- **Transcribed page contents**
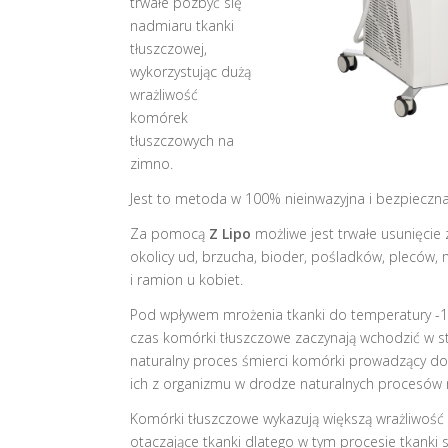
trwałe pozbyć się
nadmiaru tkanki
tłuszczowej,
wykorzystując dużą
wrażliwość
komórek
tłuszczowych na
zimno.
Jest to metoda w 100% nieinwazyjna i bezpieczna
Za pomocą
Z Lipo
możliwe jest trwałe usunięcie 
okolicy ud, brzucha, bioder, pośladków, pleców, m
i ramion u kobiet.
Pod wpływem mrożenia tkanki do temperatury -1
czas komórki tłuszczowe zaczynają wchodzić w s
naturalny proces śmierci komórki prowadzący do
ich z organizmu w drodze naturalnych procesów 
Komórki tłuszczowe wykazują większą wrażliwość 
otaczające tkanki dlatego w tym procesie tkanki 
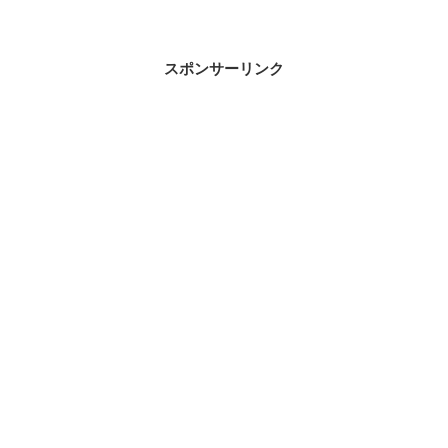
スポンサーリンク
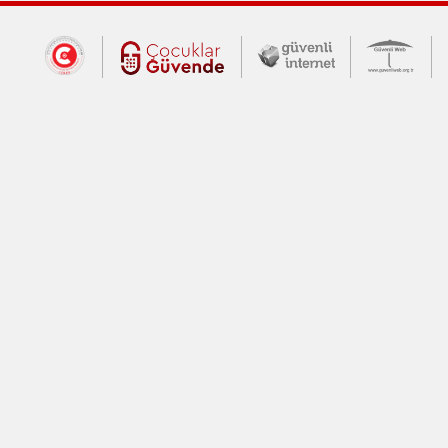
Dış Bağlantılar
Cumhurbaşkanlığı İletişim Merkezi (CİM
Çocuklar Güvende (yeni 
Güvenli İnte
Güv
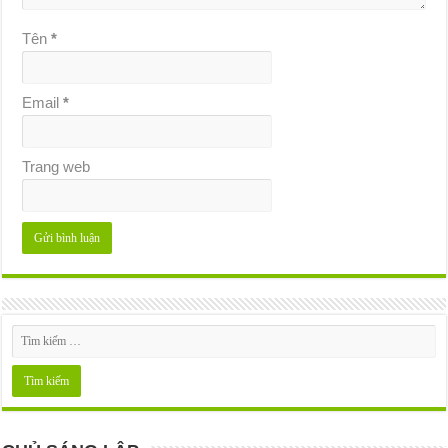
Tên
*
Email
*
Trang web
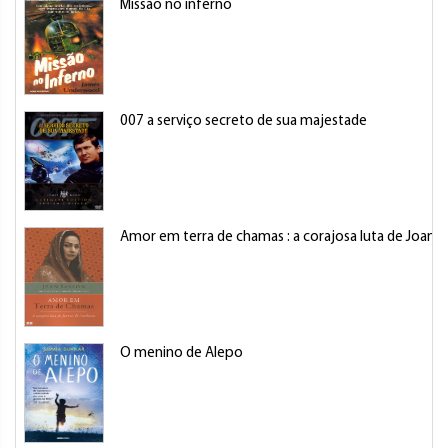
Missão no inferno
007 a serviço secreto de sua majestade
Amor em terra de chamas : a corajosa luta de Joann
O menino de Alepo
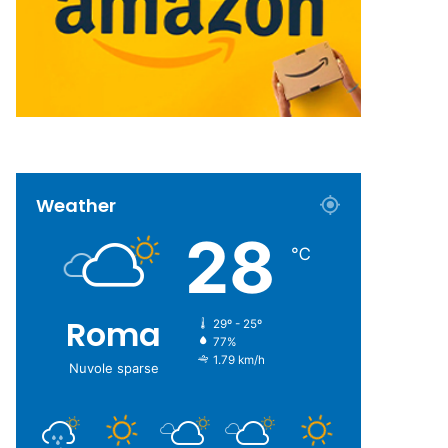
Weather
28
℃
Roma
29º - 25º
77%
1.79 km/h
Nuvole sparse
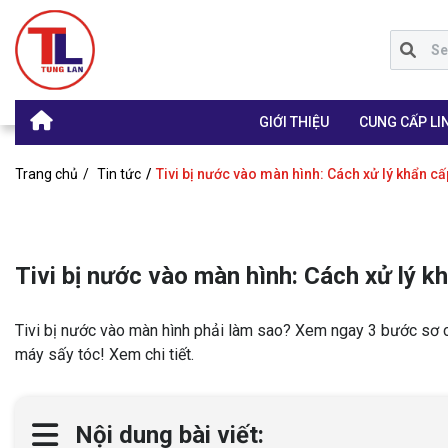
GIỚI THIỆU
CUNG CẤP LIN
Trang chủ
Tin tức
Tivi bị nước vào màn hình: Cách xử lý khẩn cấ
Tivi bị nước vào màn hình: Cách xử lý k
Tivi bị nước vào màn hình phải làm sao? Xem ngay 3 bước sơ 
máy sấy tóc! Xem chi tiết.
Nội dung bài viết:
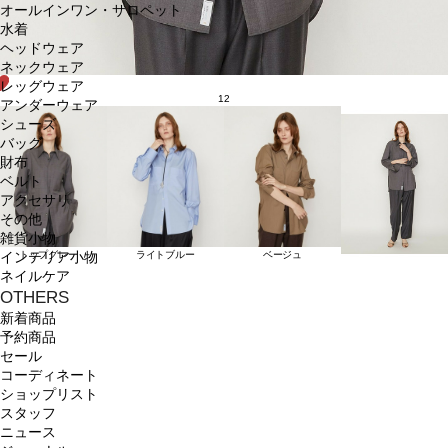
オールインワン・サロペット
水着
ヘッドウェア
ネックウェア
レッグウェア
12
アンダーウェア
シューズ
バッグ
財布
ベルト
アクセサリ
その他
雑貨小物
トップグレー
ライトブルー
ベージュ
インテリア小物
ネイルケア
OTHERS
新着商品
予約商品
セール
コーディネート
ショップリスト
スタッフ
ニュース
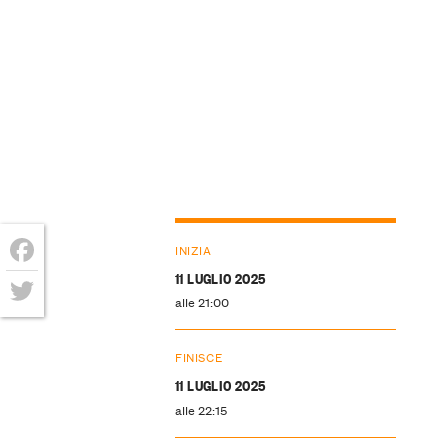
INIZIA
11 LUGLIO 2025
Facebook
alle 21:00
Twitter
FINISCE
11 LUGLIO 2025
alle 22:15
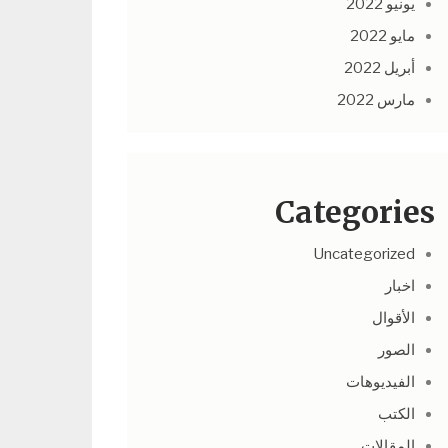
يونيو 2022
مايو 2022
أبريل 2022
مارس 2022
Categories
Uncategorized
اخبار
الأقوال
الصور
الفيديوهات
الكتب
المقالات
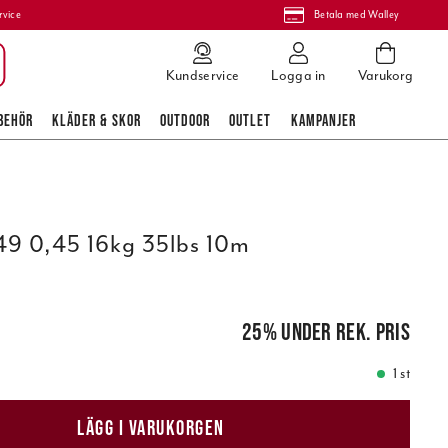
rvice
Betala med Walley
Kundservice
Logga in
Varukorg
BEHÖR
KLÄDER & SKOR
OUTDOOR
OUTLET
KAMPANJER
9 0,45 16kg 35lbs 10m
pris
:
239,00 kr
25
%
under rek. pris
1 st
LÄGG I VARUKORGEN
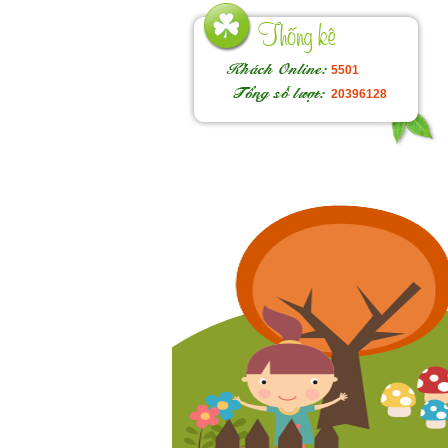
5501
20396128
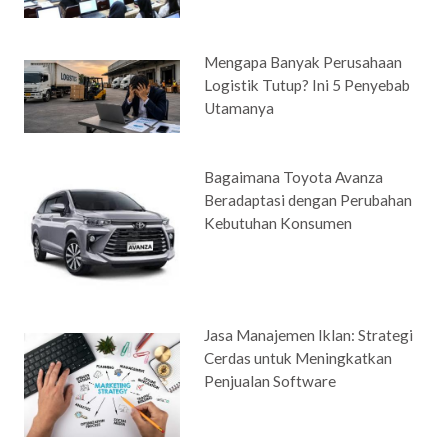
Mengapa Banyak Perusahaan
Logistik Tutup? Ini 5 Penyebab
Utamanya
Bagaimana Toyota Avanza
Beradaptasi dengan Perubahan
Kebutuhan Konsumen
Jasa Manajemen Iklan: Strategi
Cerdas untuk Meningkatkan
Penjualan Software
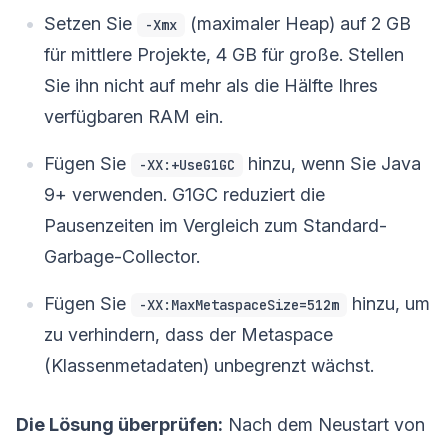
Setzen Sie
(maximaler Heap) auf 2 GB
-Xmx
für mittlere Projekte, 4 GB für große. Stellen
Sie ihn nicht auf mehr als die Hälfte Ihres
verfügbaren RAM ein.
Fügen Sie
hinzu, wenn Sie Java
-XX:+UseG1GC
9+ verwenden. G1GC reduziert die
Pausenzeiten im Vergleich zum Standard-
Garbage-Collector.
Fügen Sie
hinzu, um
-XX:MaxMetaspaceSize=512m
zu verhindern, dass der Metaspace
(Klassenmetadaten) unbegrenzt wächst.
Die Lösung überprüfen:
Nach dem Neustart von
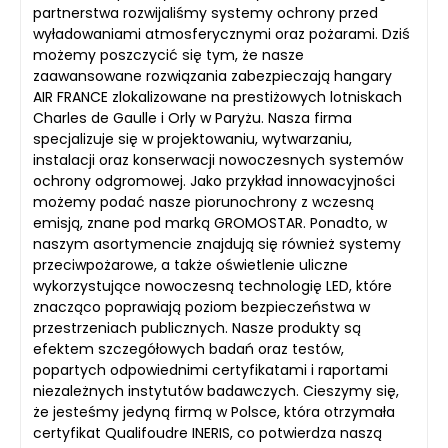
partnerstwa rozwijaliśmy systemy ochrony przed
wyładowaniami atmosferycznymi oraz pożarami. Dziś
możemy poszczycić się tym, że nasze
zaawansowane rozwiązania zabezpieczają hangary
AIR FRANCE zlokalizowane na prestiżowych lotniskach
Charles de Gaulle i Orly w Paryżu. Nasza firma
specjalizuje się w projektowaniu, wytwarzaniu,
instalacji oraz konserwacji nowoczesnych systemów
ochrony odgromowej. Jako przykład innowacyjności
możemy podać nasze piorunochrony z wczesną
emisją, znane pod marką GROMOSTAR. Ponadto, w
naszym asortymencie znajdują się również systemy
przeciwpożarowe, a także oświetlenie uliczne
wykorzystujące nowoczesną technologię LED, które
znacząco poprawiają poziom bezpieczeństwa w
przestrzeniach publicznych. Nasze produkty są
efektem szczegółowych badań oraz testów,
popartych odpowiednimi certyfikatami i raportami
niezależnych instytutów badawczych. Cieszymy się,
że jesteśmy jedyną firmą w Polsce, która otrzymała
certyfikat Qualifoudre INERIS, co potwierdza naszą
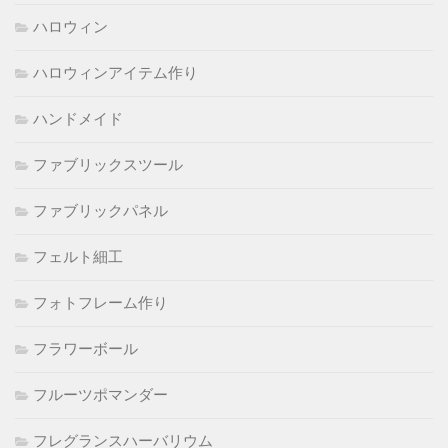
ハロウィン
ハロウィンアイテム作り
ハンドメイド
ファブリックスツール
ファブリックパネル
フェルト細工
フォトフレーム作り
フラワーボール
フルーツポマンダー
フレグランスハーバリウム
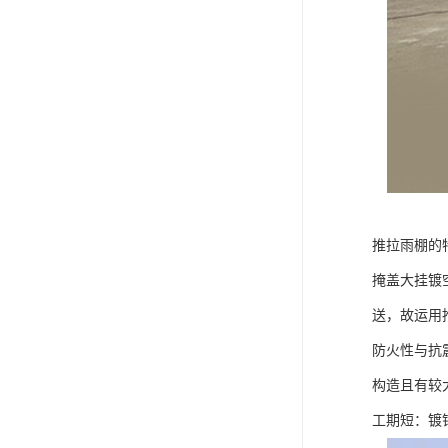
推拉雨棚的
掩盖大挂镀
送，故运用
防火性与抗
构造且有较
工期短：镀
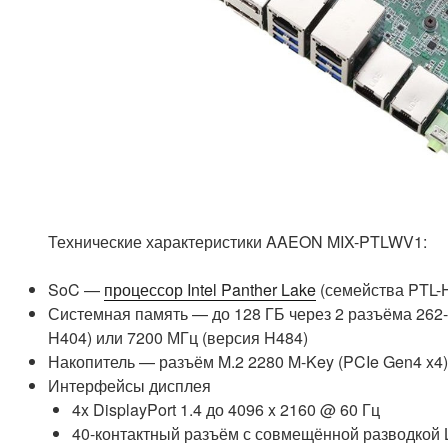
Технические характеристики AAEON MIX-PTLWV1:
SoC —
процессор Intel Panther Lake
(семейства PTL-H
Системная память — до 128 ГБ через 2 разъёма 262
H404) или 7200 МГц (версия H484)
Накопитель — разъём M.2 2280 M-Key (PCIe Gen4 x
Интерфейсы дисплея
4x DisplayPort 1.4 до 4096 x 2160 @ 60 Гц
40-контактный разъём с совмещённой разводкой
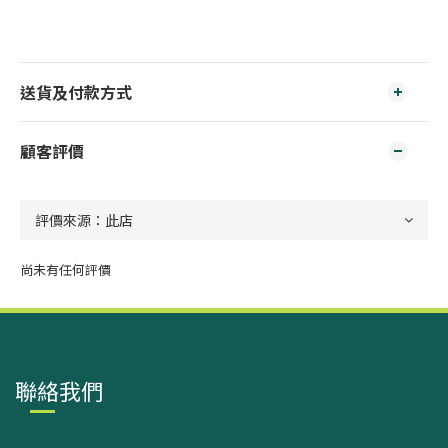
送貨及付款方式
顧客評價
尚未有任何評價
聯絡我們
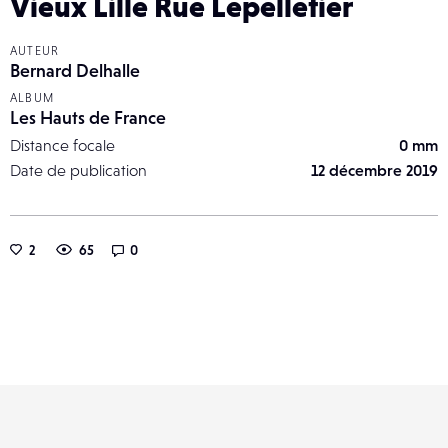
Vieux Lille Rue Lepelletier
AUTEUR
Bernard Delhalle
ALBUM
Les Hauts de France
Distance focale
0 mm
Date de publication
12 décembre 2019
2
65
0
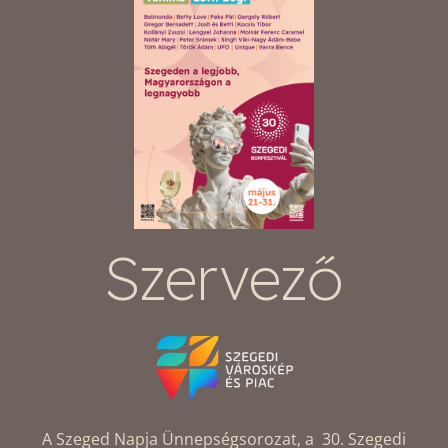
Szervező
A Szeged Napja Ünnepségsorozat, a 30. Szegedi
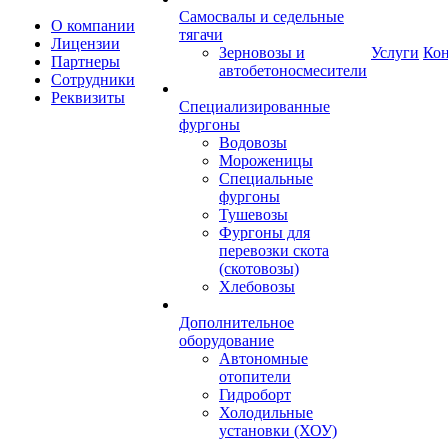
Самосвалы и седельные
О компании
тягачи
Лицензии
Зерновозы и
Услуги
Ко
Партнеры
автобетоносмесители
Сотрудники
Реквизиты
Специализированные
фургоны
Водовозы
Мороженицы
Специальные
фургоны
Тушевозы
Фургоны для
перевозки скота
(скотовозы)
Хлебовозы
Дополнительное
оборудование
Автономные
отопители
Гидроборт
Холодильные
установки (ХОУ)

- **WHAT TO WORK ON**
Among the lines above, find those that contain the word "oraz" and copy them.

- **SOLUTION FOR THIS TASK**
wyładowaniami atmosferycznymi oraz pożarami. Dziś
instalacji oraz konserwacji nowoczesnych systemów
efektem szczegółowych badań oraz testów,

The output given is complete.